##### Recorded information
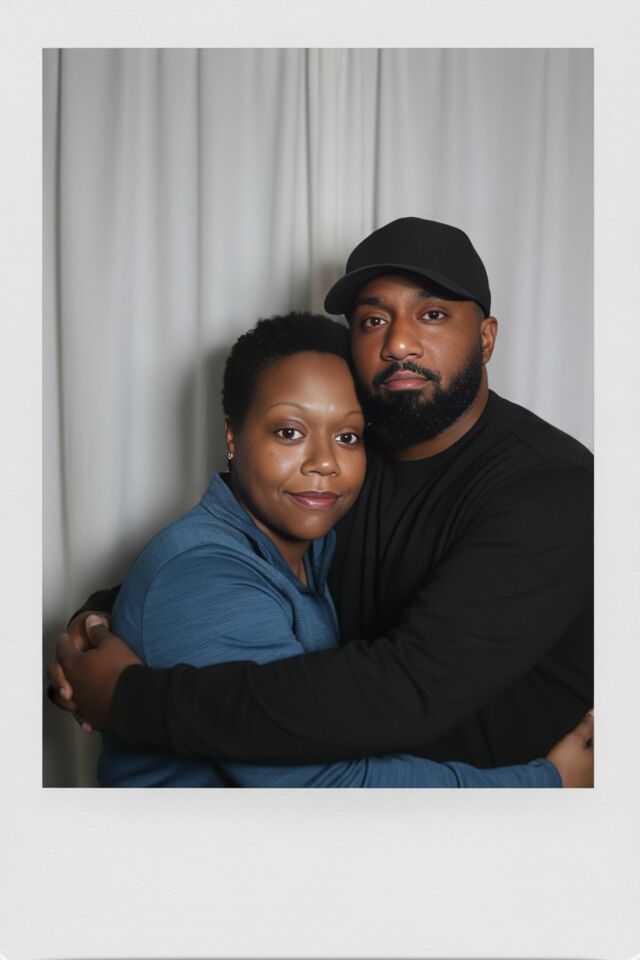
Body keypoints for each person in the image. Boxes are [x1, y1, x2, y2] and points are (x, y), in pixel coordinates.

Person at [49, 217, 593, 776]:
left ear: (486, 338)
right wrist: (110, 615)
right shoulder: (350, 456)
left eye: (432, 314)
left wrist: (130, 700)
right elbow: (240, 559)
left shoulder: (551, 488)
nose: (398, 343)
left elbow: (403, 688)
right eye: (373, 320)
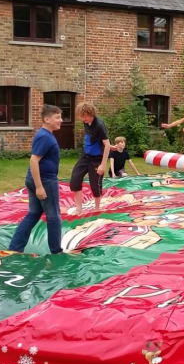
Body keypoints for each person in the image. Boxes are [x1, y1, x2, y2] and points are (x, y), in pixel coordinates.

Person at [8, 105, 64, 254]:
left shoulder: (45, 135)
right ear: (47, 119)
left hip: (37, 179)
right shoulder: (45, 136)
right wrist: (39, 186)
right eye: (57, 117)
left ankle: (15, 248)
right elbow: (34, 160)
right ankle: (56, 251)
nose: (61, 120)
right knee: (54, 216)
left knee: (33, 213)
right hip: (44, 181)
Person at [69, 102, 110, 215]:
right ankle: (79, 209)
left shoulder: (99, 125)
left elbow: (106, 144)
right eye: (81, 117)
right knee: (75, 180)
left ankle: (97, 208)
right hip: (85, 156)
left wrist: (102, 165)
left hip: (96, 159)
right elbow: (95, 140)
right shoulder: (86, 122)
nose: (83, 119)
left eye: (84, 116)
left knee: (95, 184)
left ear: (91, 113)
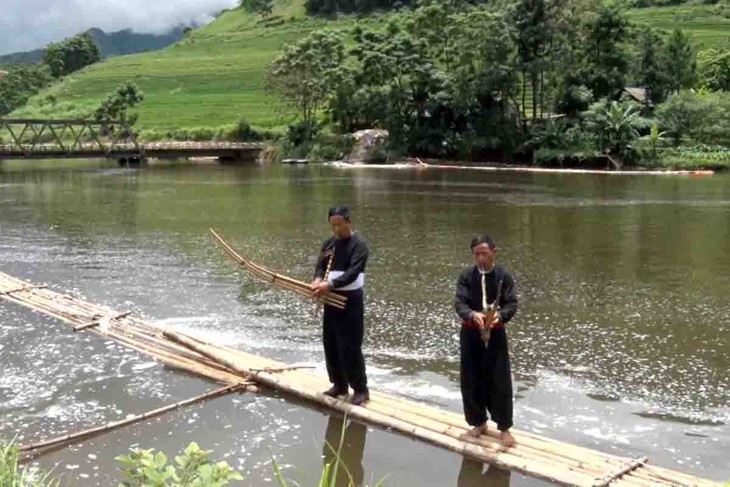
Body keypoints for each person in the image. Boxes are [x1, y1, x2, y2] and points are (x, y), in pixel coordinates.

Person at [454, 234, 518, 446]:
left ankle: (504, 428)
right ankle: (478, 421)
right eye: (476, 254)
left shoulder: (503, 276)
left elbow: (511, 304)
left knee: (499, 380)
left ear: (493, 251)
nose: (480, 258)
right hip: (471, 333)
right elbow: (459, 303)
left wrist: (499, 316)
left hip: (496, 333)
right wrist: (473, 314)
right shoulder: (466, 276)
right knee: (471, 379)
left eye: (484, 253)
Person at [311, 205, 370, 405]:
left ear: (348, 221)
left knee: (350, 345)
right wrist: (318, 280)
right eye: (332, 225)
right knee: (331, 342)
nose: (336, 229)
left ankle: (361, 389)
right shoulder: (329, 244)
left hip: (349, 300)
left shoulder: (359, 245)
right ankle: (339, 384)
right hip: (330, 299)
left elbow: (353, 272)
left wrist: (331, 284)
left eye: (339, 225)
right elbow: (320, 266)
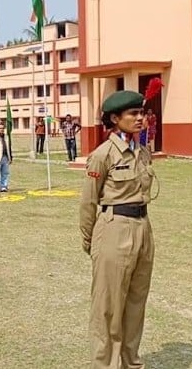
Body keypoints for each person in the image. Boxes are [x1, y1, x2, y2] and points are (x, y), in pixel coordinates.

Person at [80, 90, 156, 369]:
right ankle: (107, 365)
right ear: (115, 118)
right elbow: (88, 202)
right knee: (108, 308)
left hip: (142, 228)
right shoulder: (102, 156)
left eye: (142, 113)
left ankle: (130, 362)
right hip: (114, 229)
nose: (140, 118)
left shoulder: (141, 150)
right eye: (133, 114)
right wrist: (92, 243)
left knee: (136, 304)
##########
— Goal of the exercise —
Scan the data above and copy every line with "wrist" in it.

— Solution below —
right wrist: (110, 615)
left wrist: (130, 700)
right wrist: (39, 186)
left wrist: (102, 165)
left wrist: (499, 316)
right wrist: (473, 314)
right wrist: (318, 280)
left wrist: (331, 284)
right wrist: (92, 243)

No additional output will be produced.